Reputation: 11
I have 54399 cases, and 2 channels (HOM and HOS), and I want to use multichannel sequence analysis, the data example is as follows:
ID | HOM1 | HOM2 | HOM3 | HOM4 | HOS1 | HOS2 | HOS3 | HOS4 |
---|---|---|---|---|---|---|---|---|
1 | A | A | B | C | NO | YES | NO | NO |
2 | A | B | A | A | YES | UNCERTAIN | YES | YES |
I used code:
HOM.seq<-seqdef(df[, 2:5])
HOS.seq<-seqdef(df[, 6:9])
channels<-list(HOM.seq, HOS.seq)
MDdist<-seqMD(channels, method="OM", sm=list("TRATE", "TRATE"), what="diss")
However, it gets warning that the "52322 unique sequences exceeds max allowed of 46340
My question is how to use wcAggregateCaese to reduce the number of unique sequences? even though this 52322 seems it has already been aggregated from 54399 sequences. Or can I use wcaggregatecase for HOM and HOS before put them in the channel list? Thanks
I have used wcAggregateCases separately for HOM and HOS and the aggregate cases are around 10000 for HOM and 7000 for HOS
Upvotes: 1
Views: 31
Reputation: 1732
You can compute the weights and unique sequences using the combined sequence object. This combined sequence combines at each time position the states from the different channels. Here is an example on how to do so
library(TraMineR)
data(biofam)
## Building one channel per type of event left home, married, and child
bf <- as.matrix(biofam[, 10:25])
left <- bf==1 | bf==3 | bf==5 | bf==6
married <- bf == 2 | bf== 3 | bf==6
children <- bf==4 | bf==5 | bf==6
## Building sequence objects
left.seq <- seqdef(left)
marr.seq <- seqdef(married)
child.seq <- seqdef(children)
channels <- list(LeftHome=left.seq, Marr=marr.seq, Child=child.seq)

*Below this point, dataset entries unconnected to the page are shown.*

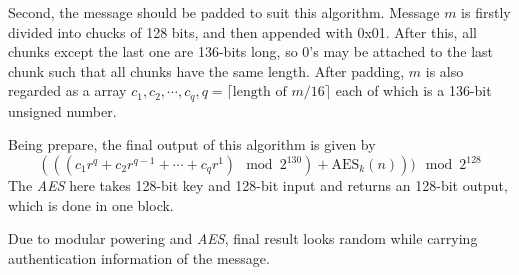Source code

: Second, the message should be padded to suit this algorithm. 
Message $m$ is firstly divided into chucks of 128 bits, 
and then appended with 0x01. 
After this, all chunks except the last one are 136-bits long, so 0's 
may be attached to the last chunk such that all chunks have the same length. 
After padding, $m$ is also regarded as a array $c_1, c_2, \cdots, c_q, 
q=\lceil\text{length of }m/16\rceil$
each of which is a 136-bit unsigned number.

Being prepare, the final output of this algorithm is given by 
$$
(((c_1r^q+c_2r^{q-1}+\cdots+c_qr^1)\mod{2^{130}})+\text{AES}_k(n)))\mod{2^{128}}
$$
The \emph{AES} here takes 128-bit key and 128-bit input and returns an 128-bit output, 
which is done in one block. 

Due to modular powering and \emph{AES}, final result looks random while carrying 
authentication information of the message.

## Retrieving the MD sequences or combined sequence
MDseq <- seqMD(channels)
## Now you have one sequence made by combining the different channels.
alphabet(MDseq)
## Use wcAggregateCases() on the combined sequence
library(WeightedCluster)
ac <- wcAggregateCases(MDseq)
print(ac)
## Retrieving unique cases in the original data set
uniqueChannels <- list(LeftHome=left.seq[ac$aggIndex, ], Marr=marr.seq[ac$aggIndex, ], Child=child.seq[ac$aggIndex, ])
## Distance on unique data
MDdist <- seqMD(uniqueChannels, method="OM", sm=list("TRATE", "TRATE"), what="diss")
Upvotes: 0